A craving is simply a powerful desire. We often associated the word craving with our favorite foods. According to the health journal Healthline, cravings can be physical or mental. Physical reasons for a craving might be a lack of sleep or nutrition. A mental reason for a craving might be stress or anxiety. In those moments we tend to reach for things that bring us comfort. There are some that believe a craving can be due to a nutrient deficiency, but there isn’t enough research to say for certain.

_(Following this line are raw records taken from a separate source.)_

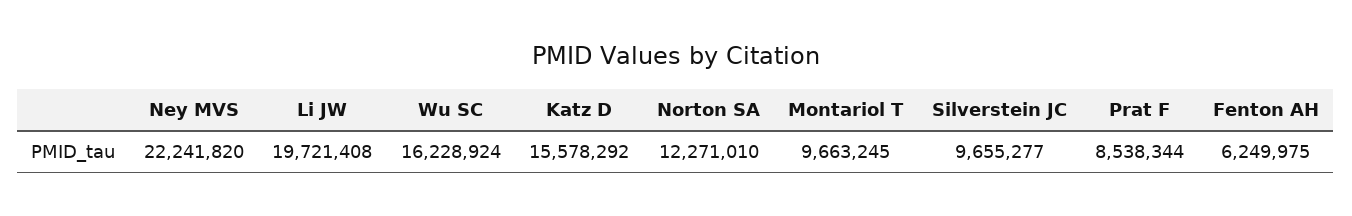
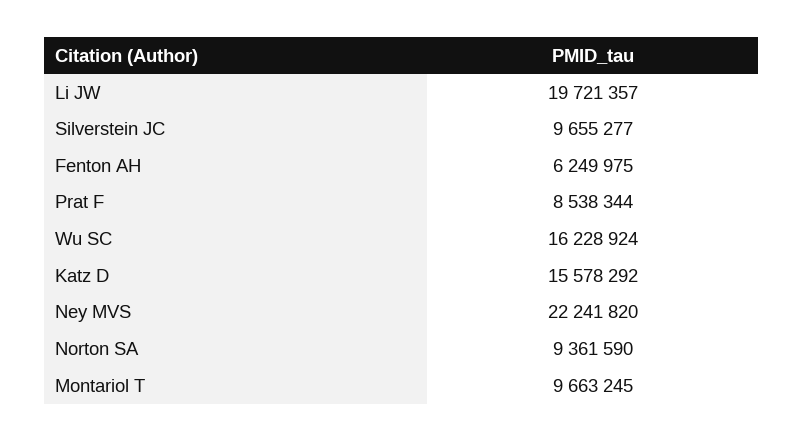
  {
    "Ney MVS": 22241820,
-   "Li JW": 19721408,
+   "Li JW": 19721357,
    "Wu SC": 16228924,
    "Katz D": 15578292,
-   "Norton SA": 12271010,
+   "Norton SA": 9361590,
    "Montariol T": 9663245,
    "Silverstein JC": 9655277,
    "Prat F": 8538344,
    "Fenton AH": 6249975
  }

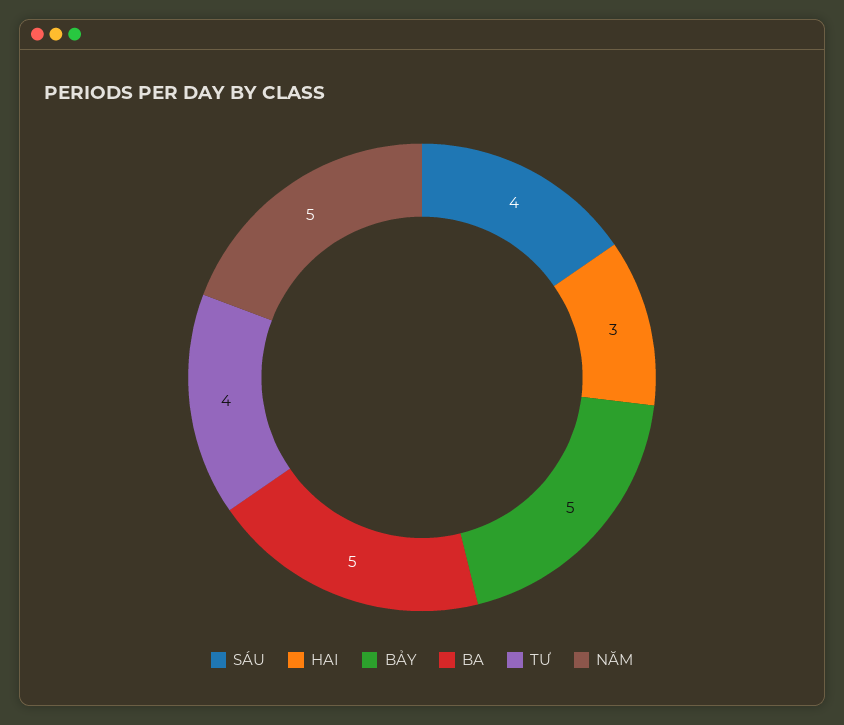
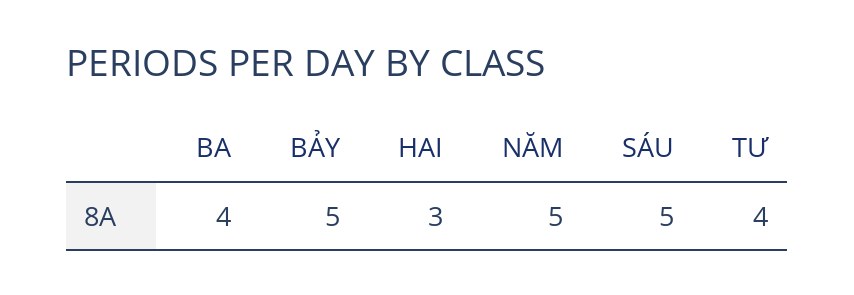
  {
-   "SÁU": 4,
+   "SÁU": 5,
    "HAI": 3,
    "BẢY": 5,
-   "BA": 5,
+   "BA": 4,
    "TƯ": 4,
    "NĂM": 5
  }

When it comes to sugar, we crave it partly due to the addictive qualities it has, like drugs. Sugar releases a high concentration of dopamine in our brains, making us feel overly stimulated and gives a false sense of joy. So, in times of heightened stress, whether physically or mentally, we subconsciously crave sugar to feel comfort.

How to Kick the Craving

It’s a little bit of a paradox, but one way to kick a craving is to give into it. When we give into a craving, it’s satisfied and goes away. We can give into our cravings if we’re smart about it; the solution is to prioritize healthier sources of sweetness and natural sugar to stop our cravings.

Additionally, as RealSimple suggests, we can try to better our physical and mental well-being to try and curve any future cravings. Sugar, specifically dessert, is used as a reward. We can find better alternatives to award ourselves for a job well done or special occasion. We reach for sugar treats out of habit, and by doing this we create a different habit that betters our long-term health. Getting better sleeps and using healthy carbs to curve hunger are also excellent tools to help stop sugar cravings.

Finally, managing stress and anxiety is essential. Not just for a happy retirement, but also for better mental health. It’s also the hardest to do. Finding an activity to help relieve stress can be beneficial. For example, yoga or simple exercise can help mitigate stress, as well as open communication. It doesn’t seem like talking would help stop your sugar cravings, but it’s all connected. Sugar is an outlet that makes us feel better, but there are other outlets available.

Small Changes, Big Results

It’s okay to give into a craving now and then. Sometimes, you just really want a piece of chocolate or a glass of wine. The key to health is moderation. Cravings only become a problem when we abandon self-control and give into every single one. We can take back control and strengthen our will power by making simple changes. Slight changes add up to create meaningful results. One step at a time, you can achieve long lasting health. The Council for Retirement Security is working to make sure that every senior has the opportunity for a long and healthy retirement.